### EXERCISE REQUIREMENTS
Give back exactly the lines from the "37 167 2250" line to the final line of the records, and only those, minus any pictures.

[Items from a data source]
-- Opening Marker --

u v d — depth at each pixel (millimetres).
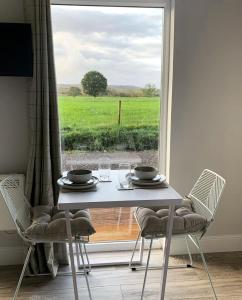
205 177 2188
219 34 2391
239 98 2504
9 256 2490
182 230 1864
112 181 1994
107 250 2664
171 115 2457
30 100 2203
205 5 2334
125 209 2672
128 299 2084
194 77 2426
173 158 2518
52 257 2316
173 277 2314
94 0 2348
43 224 1884
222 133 2531
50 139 2291
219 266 2461
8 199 1909
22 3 2215
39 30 2117
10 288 2207
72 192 1781
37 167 2250
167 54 2475
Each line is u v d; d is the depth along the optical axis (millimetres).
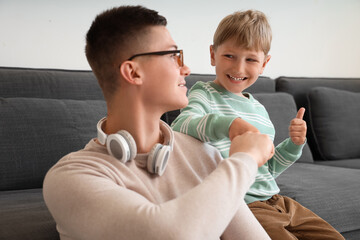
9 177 1533
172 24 2611
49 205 709
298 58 3162
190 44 2688
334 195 1622
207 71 2762
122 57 812
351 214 1577
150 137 848
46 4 2193
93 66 861
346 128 2711
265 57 1481
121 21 813
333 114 2693
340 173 2006
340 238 1226
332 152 2643
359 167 2344
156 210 636
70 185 685
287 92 2822
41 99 1735
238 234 872
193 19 2682
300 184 1720
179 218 626
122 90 822
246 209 912
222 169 690
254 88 2584
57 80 1893
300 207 1347
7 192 1501
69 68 2279
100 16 852
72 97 1905
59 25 2236
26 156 1572
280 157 1385
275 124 2379
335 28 3326
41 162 1594
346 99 2791
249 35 1362
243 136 788
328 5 3270
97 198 656
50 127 1650
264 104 2410
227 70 1398
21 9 2131
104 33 825
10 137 1568
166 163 831
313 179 1828
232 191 662
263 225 1191
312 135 2752
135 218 626
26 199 1337
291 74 3143
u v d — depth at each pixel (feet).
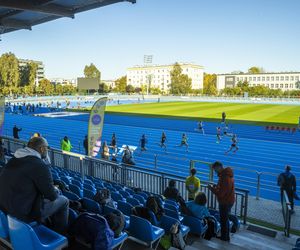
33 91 319.68
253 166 62.80
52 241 11.81
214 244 20.70
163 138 77.71
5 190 11.22
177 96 300.81
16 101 234.58
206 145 83.05
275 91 341.41
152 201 19.22
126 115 151.12
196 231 21.58
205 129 108.68
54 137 97.60
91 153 44.98
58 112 172.86
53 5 34.78
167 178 33.12
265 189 46.62
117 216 14.43
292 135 97.35
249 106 201.57
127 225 17.99
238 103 231.30
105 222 12.56
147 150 76.89
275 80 477.36
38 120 138.21
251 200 38.22
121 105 214.69
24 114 163.02
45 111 178.81
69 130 110.83
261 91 341.21
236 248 20.25
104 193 20.38
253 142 86.69
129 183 36.40
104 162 38.40
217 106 202.08
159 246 17.95
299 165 63.67
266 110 172.86
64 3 34.65
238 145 82.79
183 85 388.78
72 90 351.25
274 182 50.21
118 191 27.96
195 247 19.24
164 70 547.49
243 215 30.30
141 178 35.40
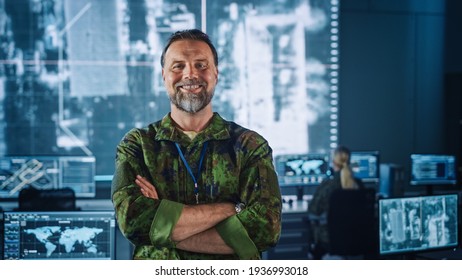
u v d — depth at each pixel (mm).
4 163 6195
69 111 6629
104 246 3186
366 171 6734
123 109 6699
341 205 5070
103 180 6668
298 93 7008
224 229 1641
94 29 6637
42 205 5324
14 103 6562
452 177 6938
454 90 7750
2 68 6539
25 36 6555
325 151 7105
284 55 6953
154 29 6707
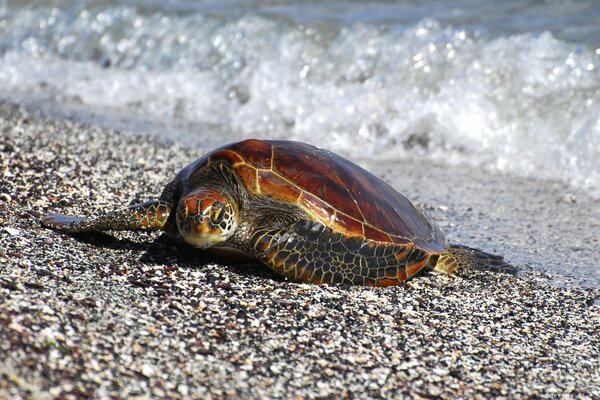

-- Closing Marker --

### SOLUTION TO THIS TASK
37 167 2250
167 54 2475
Each line is u v d; d is the depth along the optical axis (millimetres).
9 177 1533
172 24 2611
49 205 709
298 58 3162
190 44 2688
334 195 1622
207 71 2762
122 57 812
351 214 1577
150 137 848
46 4 2193
93 66 861
346 128 2711
265 57 1481
121 21 813
333 114 2693
340 173 2006
340 238 1226
332 152 2643
359 167 2344
156 210 636
70 185 685
287 92 2822
41 99 1735
238 234 872
193 19 2682
300 184 1720
179 218 626
122 90 822
246 209 912
222 169 690
254 88 2584
57 80 1893
300 207 1347
7 192 1501
69 68 2279
100 16 852
72 97 1905
59 25 2236
26 156 1572
280 157 1385
275 124 2379
335 28 3326
41 162 1594
346 99 2791
249 35 1362
243 136 788
328 5 3270
97 198 656
50 127 1650
264 104 2410
227 70 1398
21 9 2131
104 33 825
10 137 1568
166 163 831
313 179 1828
232 191 662
263 225 1191
312 135 2752
135 218 626
26 199 1337
291 74 3143
u v d — depth at each pixel (feet).
33 91 319.68
253 166 62.80
52 241 11.81
214 244 20.70
163 138 77.71
5 190 11.22
177 96 300.81
16 101 234.58
206 145 83.05
275 91 341.41
152 201 19.22
126 115 151.12
196 231 21.58
205 129 108.68
54 137 97.60
91 153 44.98
58 112 172.86
53 5 34.78
167 178 33.12
265 189 46.62
117 216 14.43
292 135 97.35
249 106 201.57
127 225 17.99
238 103 231.30
105 222 12.56
147 150 76.89
275 80 477.36
38 120 138.21
251 200 38.22
121 105 214.69
24 114 163.02
45 111 178.81
69 130 110.83
261 91 341.21
236 248 20.25
104 193 20.38
253 142 86.69
129 183 36.40
104 162 38.40
217 106 202.08
159 246 17.95
299 165 63.67
266 110 172.86
64 3 34.65
238 145 82.79
183 85 388.78
72 90 351.25
274 182 50.21
118 191 27.96
195 247 19.24
164 70 547.49
243 215 30.30
141 178 35.40
u v d — depth at each pixel (mm).
4 163 6195
69 111 6629
104 246 3186
366 171 6734
123 109 6699
341 205 5070
103 180 6668
298 93 7008
224 229 1641
94 29 6637
42 205 5324
14 103 6562
452 177 6938
454 90 7750
2 68 6539
25 36 6555
325 151 7105
284 55 6953
154 29 6707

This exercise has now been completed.